In anticipation of the fiftieth anniversary of the landmark Brown v. Board of Education decision, Catherine Prendergast draws on a combination of insights from legal studies and literacy studies to interrogate contemporary multicultural literacy initiatives, thus providing a sound historical basis that informs current debates over affirmative action, school vouchers, reparations, and high-stakes standardized testing.
As a result of Brown and subsequent crucial civil rights court cases, literacy and racial justice are firmly enmeshed in the American imagination—so much so that it is difficult to discuss one without referencing the other. Breaking with the accepted wisdom that the Brown decision was an unambiguous victory for the betterment of race relations, Literacy and Racial Justice: The Politics of Learning after Brown v. Board of Education finds that the ruling reinforced traditional conceptions of literacy as primarily white property to be controlled and disseminated by an empowered majority. Prendergast examines civil rights era Supreme Court rulings and immigration cases spanning a century of racial injustice to challenge the myth of assimilation through literacy. Advancing from Ways with Words, Shirley Brice Heath’s landmark study of desegregated communities, Prendergast argues that it is a shared understanding of literacy as white property which continues to impact problematic classroom dynamics and education practices.

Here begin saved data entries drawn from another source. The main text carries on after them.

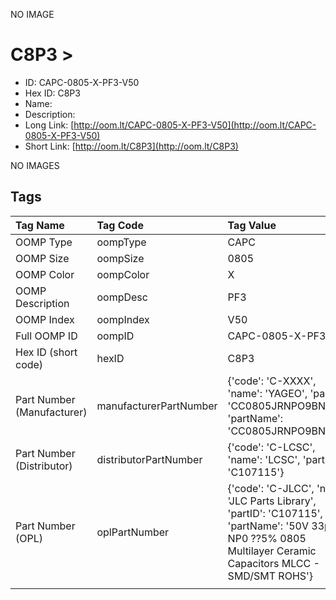 


  
NO IMAGE  
# C8P3 > 

- ID: CAPC-0805-X-PF3-V50
- Hex ID: C8P3
- Name: 
- Description: 
- Long Link: [http://oom.lt/CAPC-0805-X-PF3-V50](http://oom.lt/CAPC-0805-X-PF3-V50)
- Short Link: [http://oom.lt/C8P3](http://oom.lt/C8P3)
  
NO IMAGES  
## Tags
  

|Tag Name|Tag Code|Tag Value|
| :--- | :--- | :--- |
|OOMP Type|oompType|CAPC|
|OOMP Size|oompSize|0805|
|OOMP Color|oompColor|X|
|OOMP Description|oompDesc|PF3|
|OOMP Index|oompIndex|V50|
|Full OOMP ID|oompID|CAPC-0805-X-PF3-V50|
|Hex ID (short code)|hexID|C8P3|
|Part Number (Manufacturer)|manufacturerPartNumber|{'code': 'C-XXXX', 'name': 'YAGEO', 'partID': 'CC0805JRNPO9BN330', 'partName': 'CC0805JRNPO9BN330'}|
|Part Number (Distributor)|distributorPartNumber|{'code': 'C-LCSC', 'name': 'LCSC', 'partID': 'C107115'}|
|Part Number (OPL)|oplPartNumber|{'code': 'C-JLCC', 'name': 'JLC Parts Library', 'partID': 'C107115', 'partName': '50V 33pF NP0 ??5% 0805  Multilayer Ceramic Capacitors MLCC - SMD/SMT ROHS'}|
||||

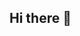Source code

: ## Hi there 👋

<!--
**IsadoraG11/isadoraG11** is a ✨ _special_ ✨ repository because its `README.md` (this file) appears on your GitHub profile.

Here are some ideas to get you started:

- 🔭 I’m currently working on GitHub repositories
- 🌱 I’m currently learning code in Git bash
- 👯 I’m looking to collaborate with a game company
- 🤔 I’m looking for help with coding on different platforms
- 💬 Ask me about a little of HTML
- 📫 How to reach me: stu192871@lynnschools.org
- 😄 Pronouns: she/her
- ⚡ Fun fact: I like sleeping
-->
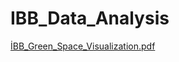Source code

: # IBB_Data_Analysis
[İBB_Green_Space_Visualization.pdf](https://github.com/tugcecalisir/IBB_Data_Analysis/files/10544971/IBB_Green_Space_Visualization.pdf)
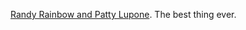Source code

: <a href="https://www.youtube.com/watch?v=5AoY6RRfMZM">Randy Rainbow and Patty Lupone</a>. The best thing ever. 
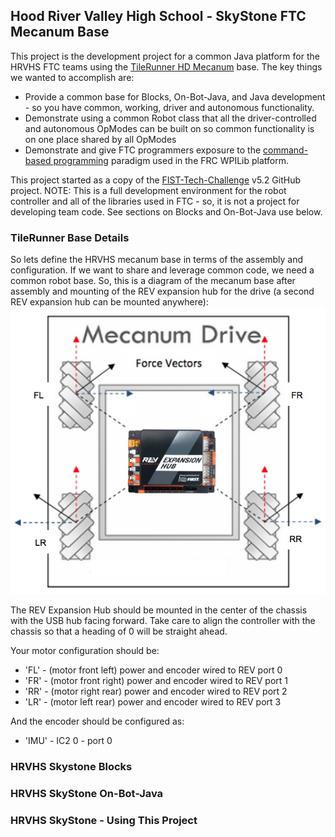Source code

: ## Hood River Valley High School - SkyStone FTC Mecanum Base

This project is the development project for a common Java platform for the HRVHS FTC teams using the
[TileRunner HD Mecanum](https://github.com/FIRST-Tech-Challenge/SkyStone) base.  The key things we wanted to accomplish are:
* Provide a common base for Blocks, On-Bot-Java, and Java development - so you have common, working, driver and autonomous
  functionality.
* Demonstrate using a common Robot class that all the driver-controlled and autonomous OpModes can be built on so common
  functionality is on one place shared by all OpModes
* Demonstrate and give FTC programmers exposure to the
  [command-based programming](https://wpilib.screenstepslive.com/s/currentCS/m/java/c/88893) paradigm used in the
  FRC WPILib platform.
  
This project started as a copy of the [FIST-Tech-Challenge](https://github.com/FIRST-Tech-Challenge/SkyStone) v5.2 GitHub project.
NOTE: This is a full development environment for the robot controller and all of the libraries used in FTC - so, it is not a
project for developing team code. See sections on Blocks and On-Bot-Java use below.

### TileRunner Base Details

So lets define the HRVHS mecanum base in terms of the assembly and configuration. If we want to share and leverage common code,
we need a common robot base. So, this is a diagram of the mecanum base after assembly and mounting of the REV expansion hub for
the drive (a second REV expansion hub can be mounted anywhere):
![alt text](./Resources/HRVHS_Mecanum.jpg "Mecanum Base Layout and Configuration")

The REV Expansion Hub should be mounted in the center of the chassis with the USB hub facing forward. Take care to align
the controller with the chassis so that a heading of 0 will be straight ahead.

Your motor configuration should be:
* 'FL' - (motor front left) power and encoder wired to REV port 0
* 'FR' - (motor front right) power and encoder wired to REV port 1
* 'RR' - (motor right rear) power and encoder wired to REV port 2
* 'LR' - (motor left rear) power and encoder wired to REV port 3

And the encoder should be configured as:
* 'IMU' - IC2 0 - port 0


### HRVHS Skystone Blocks

### HRVHS SkyStone On-Bot-Java

### HRVHS SkyStone - Using This Project

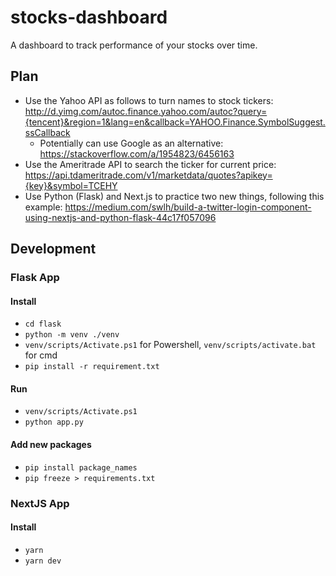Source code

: # stocks-dashboard
A dashboard to track performance of your stocks over time.

## Plan
- Use the Yahoo API as follows to turn names to stock tickers:
    http://d.yimg.com/autoc.finance.yahoo.com/autoc?query={tencent}&region=1&lang=en&callback=YAHOO.Finance.SymbolSuggest.ssCallback
    - Potentially can use Google as an alternative:
    https://stackoverflow.com/a/1954823/6456163
- Use the Ameritrade API to search the ticker for current price:
    https://api.tdameritrade.com/v1/marketdata/quotes?apikey={key}&symbol=TCEHY
- Use Python (Flask) and Next.js to practice two new things, following this example:
    https://medium.com/swlh/build-a-twitter-login-component-using-nextjs-and-python-flask-44c17f057096

## Development
### Flask App
#### Install
- `cd flask`
- `python -m venv ./venv`
- `venv/scripts/Activate.ps1` for Powershell, `venv/scripts/activate.bat` for cmd
- `pip install -r requirement.txt`

#### Run
- `venv/scripts/Activate.ps1`
- `python app.py`

#### Add new packages
- `pip install package_names`
- `pip freeze > requirements.txt`

### NextJS App
#### Install
- `yarn`
- `yarn dev`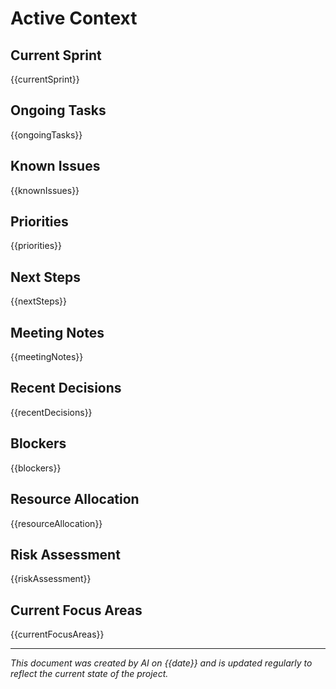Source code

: # Active Context

## Current Sprint
{{currentSprint}}

## Ongoing Tasks
{{ongoingTasks}}

## Known Issues
{{knownIssues}}

## Priorities
{{priorities}}

## Next Steps
{{nextSteps}}

## Meeting Notes
{{meetingNotes}}

## Recent Decisions
{{recentDecisions}}

## Blockers
{{blockers}}

## Resource Allocation
{{resourceAllocation}}

## Risk Assessment
{{riskAssessment}}

## Current Focus Areas
{{currentFocusAreas}}

---
*This document was created by AI on {{date}} and is updated regularly to reflect the current state of the project.* 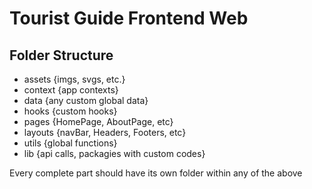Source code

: # Tourist Guide Frontend Web

## Folder Structure
- assets {imgs, svgs, etc.}
- context {app contexts}
- data {any custom global data}
- hooks {custom hooks}
- pages {HomePage, AboutPage, etc}
- layouts {navBar, Headers, Footers, etc}
- utils {global functions}
- lib {api calls, packagies with custom codes}
<p> Every complete part should have its own folder within any of the above </p>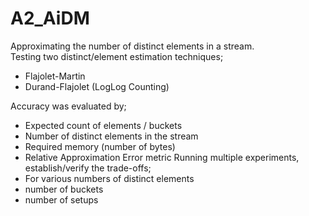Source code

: # A2_AiDM

Approximating the number of distinct elements in a stream.\
Testing two distinct/element estimation techniques;
- Flajolet-Martin
- Durand-Flajolet (LogLog Counting)
 
Accuracy was evaluated by;
- Expected count of elements / buckets
- Number of distinct elements in the stream
- Required memory (number of bytes)
- Relative Approximation Error metric 
Running multiple experiments, establish/verify the trade-offs;
- For various numbers of distinct elements
- number of buckets
- number of setups 
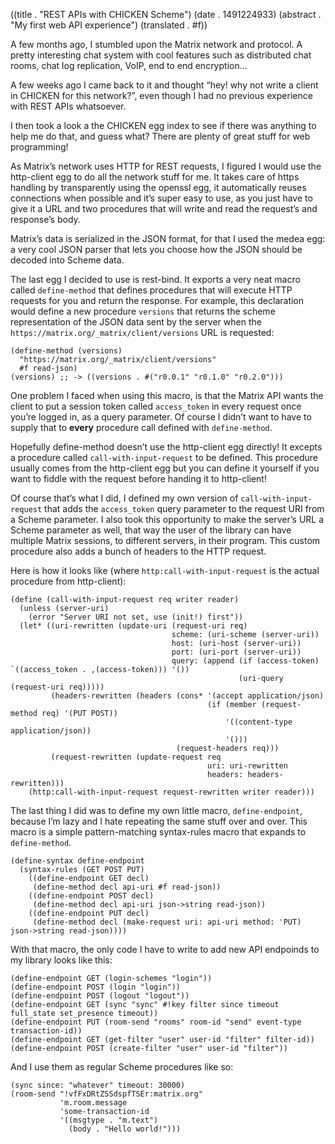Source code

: ((title . "REST APIs with CHICKEN Scheme")
 (date . 1491224933)
 (abstract . "My first web API experience")
 (translated . #f))

A few months ago, I stumbled upon the Matrix network and protocol.
A pretty interesting chat system with cool features such as distributed chat rooms, chat log replication, VoIP, end to end encryption…

A few weeks ago I came back to it and thought “hey! why not write a client in CHICKEN for this network?”, even though I had no previous experience with REST APIs whatsoever.

I then took a look a the CHICKEN egg index to see if there was anything to help me do that, and guess what? There are plenty of great stuff for web programming!

As Matrix’s network uses HTTP for REST requests, I figured I would use the http-client egg to do all the network stuff for me. It takes care of https handling by transparently using the openssl egg, it automatically reuses connections when possible and it’s super easy to use, as you just have to give it a URL and two procedures that will write and read the request’s and response’s body.

Matrix’s data is serialized in the JSON format, for that I used the medea egg: a very cool JSON parser that lets you choose how the JSON should be decoded into Scheme data.

The last egg I decided to use is rest-bind. It exports a very neat macro called `define-method` that defines procedures that will execute HTTP requests for you and return the response. For example, this declaration would define a new procedure `versions` that returns the scheme representation of the JSON data sent by the server when the `https://matrix.org/_matrix/client/versions` URL is requested:

    (define-method (versions)
      "https://matrix.org/_matrix/client/versions"
      #f read-json)
    (versions) ;; -> ((versions . #("r0.0.1" "r0.1.0" "r0.2.0")))

One problem I faced when using this macro, is that the Matrix API wants the client to put a session token called `access_token` in every request once you’re logged in, as a query parameter. Of course I didn’t want to have to supply that to **every** procedure call defined with `define-method`.

Hopefully define-method doesn’t use the http-client egg directly! It excepts a procedure called `call-with-input-request` to be defined. This procedure usually comes from the http-client egg but you can define it yourself if you want to fiddle with the request before handing it to http-client!

Of course that’s what I did, I defined my own version of `call-with-input-request` that adds the `access_token` query parameter to the request URI from a Scheme parameter. I also took this opportunity to make the server’s URL a Scheme parameter as well, that way the user of the library can have multiple Matrix sessions, to different servers, in their program. This custom procedure also adds a bunch of headers to the HTTP request.

Here is how it looks like (where `http:call-with-input-request` is the actual procedure from http-client):

    (define (call-with-input-request req writer reader)
      (unless (server-uri)
        (error "Server URI not set, use (init!) first"))
      (let* ((uri-rewritten (update-uri (request-uri req)
                                        scheme: (uri-scheme (server-uri))
                                        host: (uri-host (server-uri))
                                        port: (uri-port (server-uri))
                                        query: (append (if (access-token) `((access_token . ,(access-token))) '())
                                                       (uri-query (request-uri req)))))
             (headers-rewritten (headers (cons* '(accept application/json)
                                                (if (member (request-method req) '(PUT POST))
                                                    '((content-type application/json))
                                                    '()))
                                         (request-headers req)))
             (request-rewritten (update-request req
                                                uri: uri-rewritten
                                                headers: headers-rewritten)))
        (http:call-with-input-request request-rewritten writer reader)))

The last thing I did was to define my own little macro, `define-endpoint`, because I’m lazy and I hate repeating the same stuff over and over. This macro is a simple pattern-matching syntax-rules macro that expands to `define-method`.

    (define-syntax define-endpoint
      (syntax-rules (GET POST PUT)
        ((define-endpoint GET decl)
         (define-method decl api-uri #f read-json))
        ((define-endpoint POST decl)
         (define-method decl api-uri json->string read-json))
        ((define-endpoint PUT decl)
         (define-method decl (make-request uri: api-uri method: 'PUT) json->string read-json))))

With that macro, the only code I have to write to add new API endpoinds to my library looks like this:

    (define-endpoint GET (login-schemes "login"))
    (define-endpoint POST (login "login"))
    (define-endpoint POST (logout "logout"))
    (define-endpoint GET (sync "sync" #!key filter since timeout full_state set_presence timeout))
    (define-endpoint PUT (room-send "rooms" room-id "send" event-type transaction-id))
    (define-endpoint GET (get-filter "user" user-id "filter" filter-id))
    (define-endpoint POST (create-filter "user" user-id "filter"))

And I use them as regular Scheme procedures like so:

    (sync since: "whatever" timeout: 30000)
    (room-send "!vfFxDRtZSSdspfTSEr:matrix.org"
               'm.room.message
               'some-transaction-id
               '((msgtype . "m.text")
                 (body . "Hello world!")))
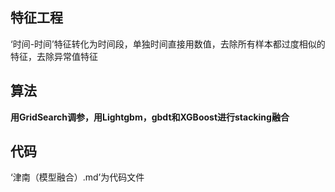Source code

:  ## 特征工程
  ‘时间-时间’特征转化为时间段，单独时间直接用数值，去除所有样本都过度相似的特征，去除异常值特征

 ## 算法
 **用GridSearch调参，用Lightgbm，gbdt和XGBoost进行stacking融合**
 
 ## 代码
 ‘津南（模型融合）.md’为代码文件
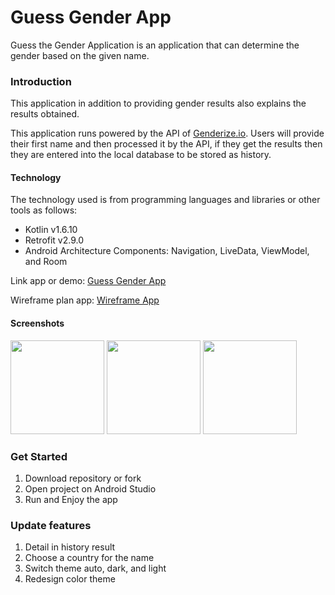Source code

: # Guess Gender App
Guess the Gender Application is an application that can determine the gender based on the given name. 

### Introduction
This application in addition to providing gender results also explains the results obtained.

This application runs powered by the API of [Genderize.io](https://genderize.io/). Users will provide their first name and then processed it by the API, if they get the results then they are entered into the local database to be stored as history.

#### Technology
The technology used is from programming languages and libraries or other tools as follows:
- Kotlin v1.6.10
- Retrofit v2.9.0
- Android Architecture Components: Navigation, LiveData, ViewModel, and Room

Link app or demo: [Guess Gender App](https://drive.google.com/file/d/1ck8ZwRxoQdZrzO-ZUDadK5YWgvSPu7md/view?usp=sharing)

Wireframe plan app: [Wireframe App](https://www.figma.com/file/odekqUTSB2fmqvvMWgQAVC/Guess-gender---Project-JuaraAndroid1?node-id=7%3A2)

#### Screenshots
<img src="https://i.ibb.co/Hq12FCb/1648530387034.jpg" width="150"> <img src="https://i.ibb.co/f8C2ZPC/1648530387054.png" width="150"> <img src="https://i.ibb.co/JnY3x9b/1648530387045.png" width="150">

### Get Started
1. Download repository or fork
2. Open project on Android Studio
3. Run and Enjoy the app

### Update features
1. Detail in history result
2. Choose a country for the name
3. Switch theme auto, dark, and light
4. Redesign color theme
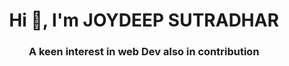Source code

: 

<h1 align="center">Hi 👋, I'm JOYDEEP SUTRADHAR</h1>
<h3 align="center">A keen interest in web Dev also in contribution</h3>


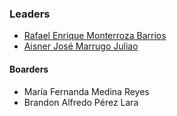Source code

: ### Leaders

* [Rafael Enrique Monterroza Barrios](mailto:rafael.monterroza@owasp.org)
* [Aisner José Marrugo Juliao](mailto:aisner.marrugo@owasp.org)

#### Boarders

* María Fernanda Medina Reyes
* Brandon Alfredo Pérez Lara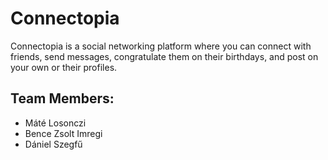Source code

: # Connectopia

Connectopia is a social networking platform where you can connect with friends, send messages, congratulate them on their birthdays, and post on your own or their profiles.

## Team Members:
- Máté Losonczi
- Bence Zsolt Imregi
- Dániel Szegfű

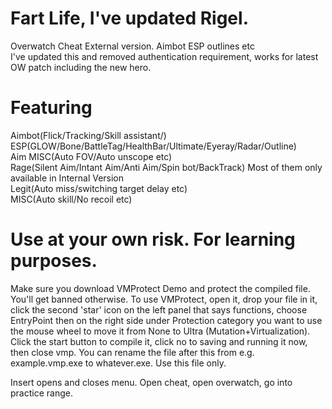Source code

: # Fart Life, I've updated Rigel.

Overwatch Cheat External version. Aimbot ESP outlines etc  
I've updated this and removed authentication requirement, works for latest OW patch including the new hero.

# Featuring
Aimbot(Flick/Tracking/Skill assistant/)  
ESP(GLOW/Bone/BattleTag/HealthBar/Ultimate/Eyeray/Radar/Outline)  
Aim MISC(Auto FOV/Auto unscope etc)  
Rage(Silent Aim/Intant Aim/Anti Aim/Spin bot/BackTrack) Most of them only available in Internal Version  
Legit(Auto miss/switching target delay etc)  
MISC(Auto skill/No recoil etc)

# Use at your own risk. For learning purposes.

Make sure you download VMProtect Demo and protect the compiled file. You'll get banned otherwise. To use VMProtect, open it, drop your file in it, click the second 'star' icon on the left panel that says functions, choose EntryPoint then on the right side under Protection category you want to use the mouse wheel to move it from None to Ultra (Mutation+Virtualization). Click the start button to compile it, click no to saving and running it now, then close vmp. You can rename the file after this from e.g. example.vmp.exe to whatever.exe. Use this file only.

Insert opens and closes menu. Open cheat, open overwatch, go into practice range.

To offer a positive model for reimagining literacy instruction that is truly in the service of racial justice, Prendergast presents a naturalistic study of an alternative public secondary school. Outlining new directions and priorities for inclusive literacy scholarship in America, Literacy and Racial Justice concludes that a literate citizen is one who can engage rather than overlook longstanding legacies of racial strife.
Catherine Prendergast is an associate professor of English at the University of Illinois at Urbana-Champaign. Her articles have appeared in Harvard Educational Review, Written Communication, CCC, and JAC; and she is the recipient of the 1999 CCCC Richard Braddock Award for her article, “Race: The Absent Presence in Composition Studies.”
“This is an ambitious book that lives up to its promise. It moves deftly between theory and practice and destabilizes many taken for granted notions of what it means to be a literate U.S. citizen. It unearths the privilege and arrogance of both the legal and educational establishments and promotes expansive thinking in both arenas. It is a breath of fresh air in what has been a very stale atmosphere.”